_Reading text_:
##########

Unlocking the Internet of Things

The key is EPCIS, a universal business language that brings value to IoT applications.
Published: January 6, 2015

Norsk Lastbaerer Pool (NLP) is an Oslo-based company that manages returnable transport items (RTIs) for manufacturers and retailers in Norway and Sweden. It uses radio frequency identification to track and manage approximately 900,000 pallets and 1 million totes that are shipped to roughly 750 customers at 1,000 locations, nearly 98 percent of the Norwegian retail market. Each pallet is identified with four EPC Gen 2 ultrahigh-frequency RFID tags, to ensure the pallet can be read from any angle when it passes through an RFID portal, and each tote is identified with two tags. The tags are read when the RTIs arrive at NLP’s main distribution center and when they are dispatched to a customer warehouse. At some customer locations, the tagged pallets and totes are read when they are sent to a retailer DC. In addition, some customers use the tagged RTIs to manage product shipments.

The RFID solution helps NLP better manage inventory and automates manual processes, such as paperwork. Some of NLP’s customers use the system to improve their own supply-chain processes.

Illustration: iStockphoto

In Fukuroi City, Japan, a large agricultural center for rice, tea, melons and other products, logistics for individual farmers is prohibitively expensive. To streamline commerce, farmers attach RFID tags and bar codes to food packages and crates to identify their produce. Buyers then aggregate the goods to facilitate delivery, using a packaging and product management system, and to track shipments through the supply chain.

What these deployments have in common is that they both use the Electronic Product Code Information Services (EPCIS) standard to share data with their supply-chain partners and gain visibility into their business processes. EPCIS is the driving force behind the Internet of Things, in which any type of captured data on physical items is tracked and managed as the items move from company to company and country to country. That’s because EPCIS gives businesses a common language to interpret the data.

##########

_Dataset extract_:
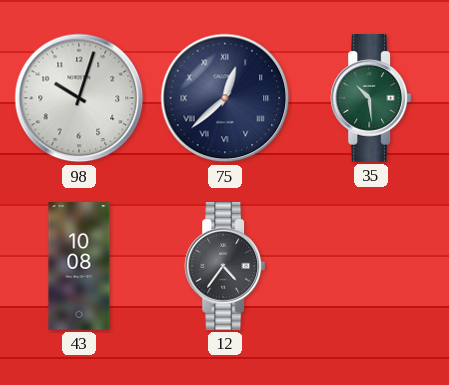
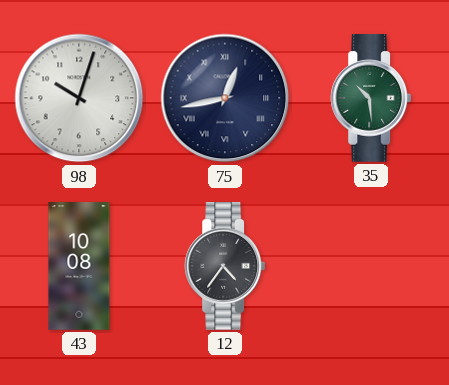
75: 12:38 -> 12:43
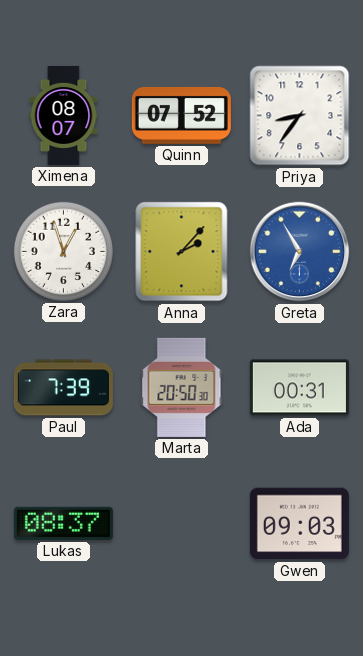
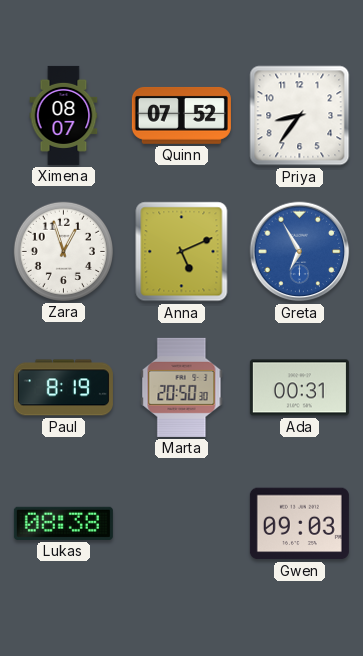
Anna: 2:07 -> 5:11
Paul: 7:39 -> 8:19
Lukas: 08:37 -> 08:38
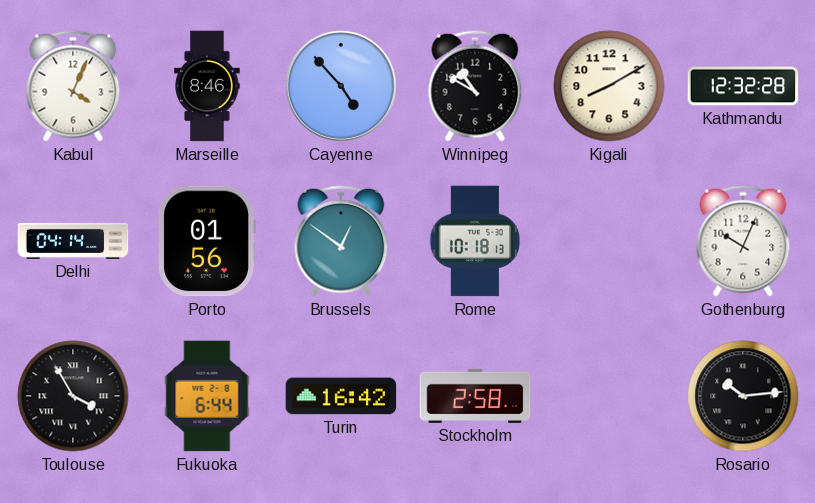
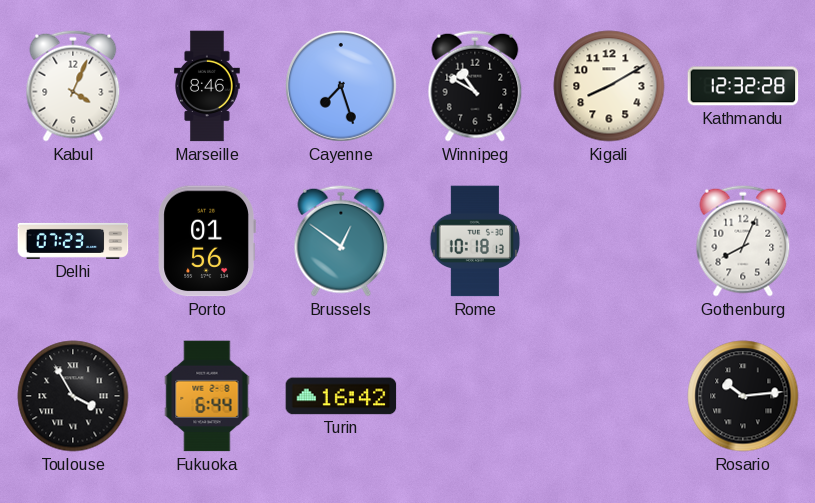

##########

_Short problem_: Reproduce the passage of the EPCIS article word for word, starting with "Illustration: iStockphoto" and going on through "the supply chain.".

_The completed task_:
Illustration: iStockphoto

In Fukuroi City, Japan, a large agricultural center for rice, tea, melons and other products, logistics for individual farmers is prohibitively expensive. To streamline commerce, farmers attach RFID tags and bar codes to food packages and crates to identify their produce. Buyers then aggregate the goods to facilitate delivery, using a packaging and product management system, and to track shipments through the supply chain.